Edit /etc/postfix/main.cf and add a DKIM section
sudo nano /etc/postfix/main.cf
#DKIM
#----------------------
milter_default_action=accept
# Postfix ≥ 2.6 milter_protocol = 6, Postfix ≤ 2.5 milter_protocol = 2
milter_protocol=6
smtpd_milters=local:/opendkim/opendkim.sock
non_smtpd_milters=local:/opendkim/opendkim.sock
It is likely that a filter (SpamAssasin, Clamav etc.) is already used by Postfix; if the following parameters are present, just append the opendkim milter to them (milters are separated by a comma):
smtpd_milters = unix:/spamass/spamass.sock, local:/opendkim/opendkim.sock
non_smtpd_milters = unix:/spamass/spamass.sock, local:/opendkim/opendkim.sock
Create a directory structure that will hold the trusted hosts, key tables, signing tables, crypto keys and socket diectory
sudo mkdir /etc/opendkim
sudo mkdir /etc/opendkim/key
Create the opendkim socket directory
sudo mkdir /var/spool/postfix/opendkim
Specify trusted hosts, signing table and key table
sudo nano /etc/opendkim/trusted.hosts
127.0.0.1 ::1
localhost
mail.example.com
example.com
sudo nano /etc/opendkim/signing.table
*@exampe.com key1 # The signing key reference
sudo nano /etc/opendkim/key.table
key1 example.com:key1:/etc/opendkim/key/example-dkim.key
Generate the public and private keys; change to the keys directory
cd /etc/opendkim/key
Generate the keys
sudo opendkim-genkey -s mail -d example.com opendkim-genkey -b 2048 -h rsa-sha256 -r -s key1 -d example.com -v
where -s specifies the selector and -d the domain, this command will create two files, key1.private is our private key and key1.txt contains the public key. Adapt the private key file name
mv key1.private /etc/opendkim/key/example-dkim.key
Add the public key to the domain's DNS records. Connect to your DNS management console, and ad the following record:
key1._domainkey TXT "v=DKIM1\; p=MIIBIjANBgkqhkiG9w0BAQEFAAOCAQ….
Where the p= is the public key from key1.txt file. Please note that the DNS changes may take a couple of hours to propagate.

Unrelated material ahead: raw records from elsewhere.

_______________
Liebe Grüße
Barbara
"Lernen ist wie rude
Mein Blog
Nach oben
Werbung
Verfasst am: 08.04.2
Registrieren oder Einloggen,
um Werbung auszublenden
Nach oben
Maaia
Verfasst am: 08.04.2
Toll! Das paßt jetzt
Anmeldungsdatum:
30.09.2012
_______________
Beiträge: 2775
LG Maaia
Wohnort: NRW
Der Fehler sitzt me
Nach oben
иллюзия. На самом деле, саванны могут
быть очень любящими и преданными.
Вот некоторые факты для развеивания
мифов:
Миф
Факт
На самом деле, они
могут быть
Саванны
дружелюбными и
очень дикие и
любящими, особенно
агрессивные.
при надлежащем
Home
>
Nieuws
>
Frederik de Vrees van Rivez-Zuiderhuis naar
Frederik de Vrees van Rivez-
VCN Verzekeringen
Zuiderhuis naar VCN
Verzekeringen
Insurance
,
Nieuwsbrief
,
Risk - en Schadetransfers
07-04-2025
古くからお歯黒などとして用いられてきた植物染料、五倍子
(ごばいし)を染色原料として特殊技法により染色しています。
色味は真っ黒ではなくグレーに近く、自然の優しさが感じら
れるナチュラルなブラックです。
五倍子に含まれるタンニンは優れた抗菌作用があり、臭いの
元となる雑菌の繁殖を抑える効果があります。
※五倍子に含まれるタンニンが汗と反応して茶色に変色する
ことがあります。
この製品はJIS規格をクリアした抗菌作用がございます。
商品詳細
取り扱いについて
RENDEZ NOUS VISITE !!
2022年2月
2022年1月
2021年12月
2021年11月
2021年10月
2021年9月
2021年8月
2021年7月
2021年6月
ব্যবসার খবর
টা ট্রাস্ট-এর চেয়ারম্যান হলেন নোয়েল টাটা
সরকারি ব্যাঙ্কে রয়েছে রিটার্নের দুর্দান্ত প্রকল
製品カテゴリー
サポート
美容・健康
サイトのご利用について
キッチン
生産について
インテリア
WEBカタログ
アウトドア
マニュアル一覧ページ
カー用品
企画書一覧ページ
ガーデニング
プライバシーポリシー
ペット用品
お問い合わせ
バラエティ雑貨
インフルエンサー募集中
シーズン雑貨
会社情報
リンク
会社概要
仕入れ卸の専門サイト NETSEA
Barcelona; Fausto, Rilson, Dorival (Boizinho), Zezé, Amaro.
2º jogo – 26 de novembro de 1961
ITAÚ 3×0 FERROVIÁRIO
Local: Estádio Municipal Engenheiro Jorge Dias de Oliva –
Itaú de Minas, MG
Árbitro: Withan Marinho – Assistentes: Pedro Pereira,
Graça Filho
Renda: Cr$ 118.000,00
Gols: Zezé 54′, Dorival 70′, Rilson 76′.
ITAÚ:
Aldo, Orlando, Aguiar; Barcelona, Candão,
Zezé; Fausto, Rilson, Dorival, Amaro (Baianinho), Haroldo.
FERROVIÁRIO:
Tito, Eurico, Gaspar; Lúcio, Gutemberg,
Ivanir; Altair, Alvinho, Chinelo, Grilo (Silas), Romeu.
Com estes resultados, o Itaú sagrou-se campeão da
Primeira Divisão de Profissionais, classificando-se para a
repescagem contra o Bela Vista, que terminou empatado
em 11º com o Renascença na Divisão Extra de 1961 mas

Set ownership of the directory structure
sudo chown -R opendkim:opendkim /etc/opendkim
sudo chmod -R go-rw /etc/opendkim/keys
sudo chown opendkim:opendkim /var/spool/postfix/opendkim
Add postfix system user to opendkim group in order to be able to use the socket
sudo useradd -g opendkim postfix
Restart Postfix and OpenDKIM
sudo service postfix restart
sudo service opendkim restart
Test the DKIM
First, test DNS records
dig key1._domainkey.example.com txt opendkim-testkey -d example.com -s key1 -v -v -v
Congratulations! You have successfully configured DKIM for your mail server! The configuration can be tested by sending an empty email to check-auth@verifier.port25.com and a reply will be received. If everything works correctly you should see
The Port25 Solutions, Inc. team
==========================================================
Summary of Results
==========================================================
SPF check: pass
"iprev" check: pass
DKIM check: pass
SpamAssassin check: ham
Alternatively, you can send a message to a Gmail address that you control, view the received email's headers in your Gmail inbox, dkim=pass should be present in the Authentication-Results header field. Authentication-Results: mx.google.com;
spf=pass (google.com: domain of contact@example.com designates --- as permitted sender) smtp.mail=contact@example.com;
dkim=pass header.i=@example.com;
Attention: Use Thunderbird to send test e-mails. Outlook may not send DKIM in the headers if misconfigured.